- **Tasks to complete**:
A. Output the passage from the post on attachment patterns that begins at the words "I grew up with" and stops after the words "negotiables and dealbreakers.", copying every word unchanged.
B. Decide whether each statement agrees with the post on attachment patterns, answering yes or no and quoting the words of the post that settle it: (i) The writer no longer acts from the internal flare as they once did. (ii) The writer grew up with an avoidant attachment style alone. (iii) The writer added two full loops of Phoenix DR.

- **Excerpt to read**:
★ ★ ★

I’ve been enjoying a short cycle of ASBR and Seductress full loops and added one full loop of Phoenix DR before washing out for the rest of February. It felt aligned to bring Phoenix in while some older protector patterns have been resurfacing.
I’ll likely resume Phoenix next cycle to continue refining those parts and dissolving the habits that no longer match who I am becoming.
I grew up with a disorganized attachment style, moving between avoidant and anxious tendencies. I have done a lot of work to become more secure, and I truly am more secure. What I notice is that when I open myself to real partnership, my internal system activates. The parts that learned to anticipate, manage, and stay hyper aware still like to step forward.
The dopamine surge from new attention can still create an internal flare. The difference now is I do not act from it the way I once did. I am not over functioning or chasing like before. If I am honest, there can still be subtle moments of overgiving. It is just far more conscious and much less intense.
I am no longer interested in dating for far off potential. I rewrote my ideal partner list and refined my non negotiables and dealbreakers.

★ ★ ★

- **The data**:
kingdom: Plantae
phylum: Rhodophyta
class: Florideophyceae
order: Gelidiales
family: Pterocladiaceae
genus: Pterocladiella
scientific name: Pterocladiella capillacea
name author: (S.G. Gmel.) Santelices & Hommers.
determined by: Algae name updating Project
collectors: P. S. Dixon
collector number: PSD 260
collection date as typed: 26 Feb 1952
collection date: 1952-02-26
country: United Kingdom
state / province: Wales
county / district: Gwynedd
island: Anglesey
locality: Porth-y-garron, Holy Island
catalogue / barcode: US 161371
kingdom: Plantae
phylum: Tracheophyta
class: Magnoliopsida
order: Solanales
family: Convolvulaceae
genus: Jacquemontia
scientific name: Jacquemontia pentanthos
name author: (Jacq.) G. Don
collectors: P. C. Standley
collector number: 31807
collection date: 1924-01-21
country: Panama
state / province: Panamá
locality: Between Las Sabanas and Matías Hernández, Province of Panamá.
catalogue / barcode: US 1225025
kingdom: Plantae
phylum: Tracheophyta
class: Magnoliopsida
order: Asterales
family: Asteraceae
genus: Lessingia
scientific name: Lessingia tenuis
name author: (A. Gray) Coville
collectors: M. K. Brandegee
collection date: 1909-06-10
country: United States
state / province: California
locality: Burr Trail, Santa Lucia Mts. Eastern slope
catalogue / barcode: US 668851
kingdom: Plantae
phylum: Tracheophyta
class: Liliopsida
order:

★ ★ ★

- **Answer list**:
A.
I grew up with a disorganized attachment style, moving between avoidant and anxious tendencies. I have done a lot of work to become more secure, and I truly am more secure. What I notice is that when I open myself to real partnership, my internal system activates. The parts that learned to anticipate, manage, and stay hyper aware still like to step forward.
The dopamine surge from new attention can still create an internal flare. The difference now is I do not act from it the way I once did. I am not over functioning or chasing like before. If I am honest, there can still be subtle moments of overgiving. It is just far more conscious and much less intense.
I am no longer interested in dating for far off potential. I rewrote my ideal partner list and refined my non negotiables and dealbreakers.

B.
(i) Yes: "The difference now is I do not act from it the way I once did."
(ii) No: "I grew up with a disorganized attachment style, moving between avoidant and anxious tendencies."
(iii) No: "added one full loop of Phoenix DR"